Assignment: If a line below contains the word "them", count it; give only the total.

Available data:

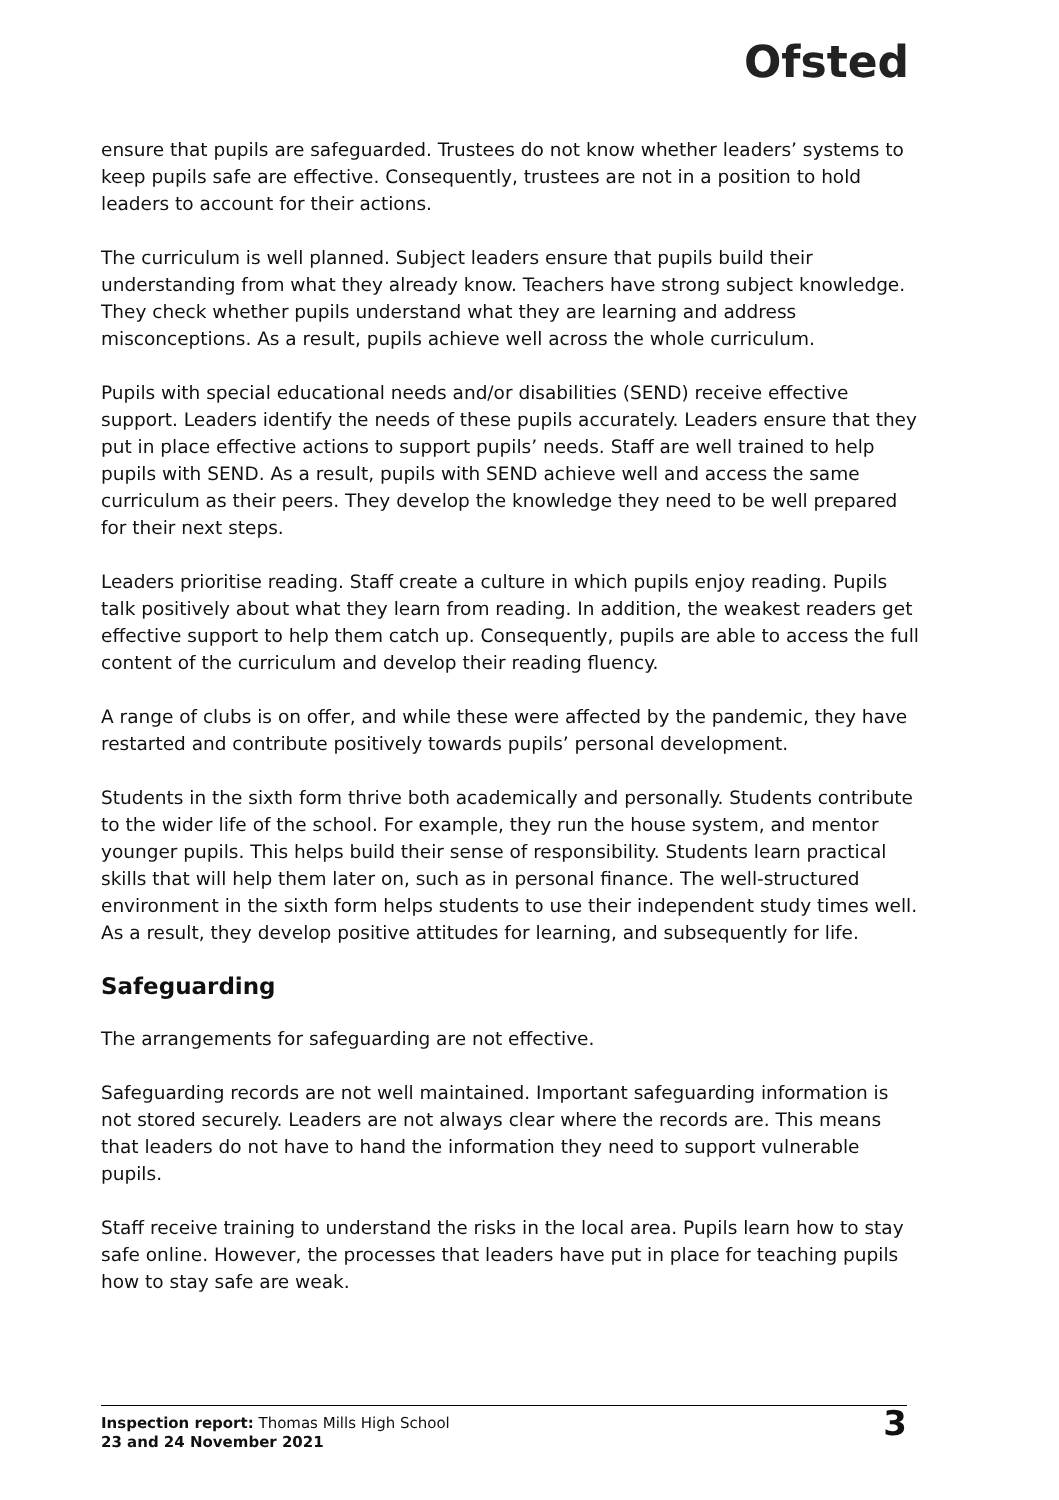Ofsted
ensure that pupils are safeguarded. Trustees do not know whether leaders’ systems to keep pupils safe are effective. Consequently, trustees are not in a position to hold leaders to account for their actions.
The curriculum is well planned. Subject leaders ensure that pupils build their understanding from what they already know. Teachers have strong subject knowledge. They check whether pupils understand what they are learning and address misconceptions. As a result, pupils achieve well across the whole curriculum.
Pupils with special educational needs and/or disabilities (SEND) receive effective support. Leaders identify the needs of these pupils accurately. Leaders ensure that they put in place effective actions to support pupils’ needs. Staff are well trained to help pupils with SEND. As a result, pupils with SEND achieve well and access the same curriculum as their peers. They develop the knowledge they need to be well prepared for their next steps.
Leaders prioritise reading. Staff create a culture in which pupils enjoy reading. Pupils talk positively about what they learn from reading. In addition, the weakest readers get effective support to help them catch up. Consequently, pupils are able to access the full content of the curriculum and develop their reading fluency.
A range of clubs is on offer, and while these were affected by the pandemic, they have restarted and contribute positively towards pupils’ personal development.
Students in the sixth form thrive both academically and personally. Students contribute to the wider life of the school. For example, they run the house system, and mentor younger pupils. This helps build their sense of responsibility. Students learn practical skills that will help them later on, such as in personal finance. The well-structured environment in the sixth form helps students to use their independent study times well. As a result, they develop positive attitudes for learning, and subsequently for life.
Safeguarding
The arrangements for safeguarding are not effective.
Safeguarding records are not well maintained. Important safeguarding information is not stored securely. Leaders are not always clear where the records are. This means that leaders do not have to hand the information they need to support vulnerable pupils.
Staff receive training to understand the risks in the local area. Pupils learn how to stay safe online. However, the processes that leaders have put in place for teaching pupils how to stay safe are weak.
Inspection report: Thomas Mills High School
23 and 24 November 2021
3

Exercise response: 2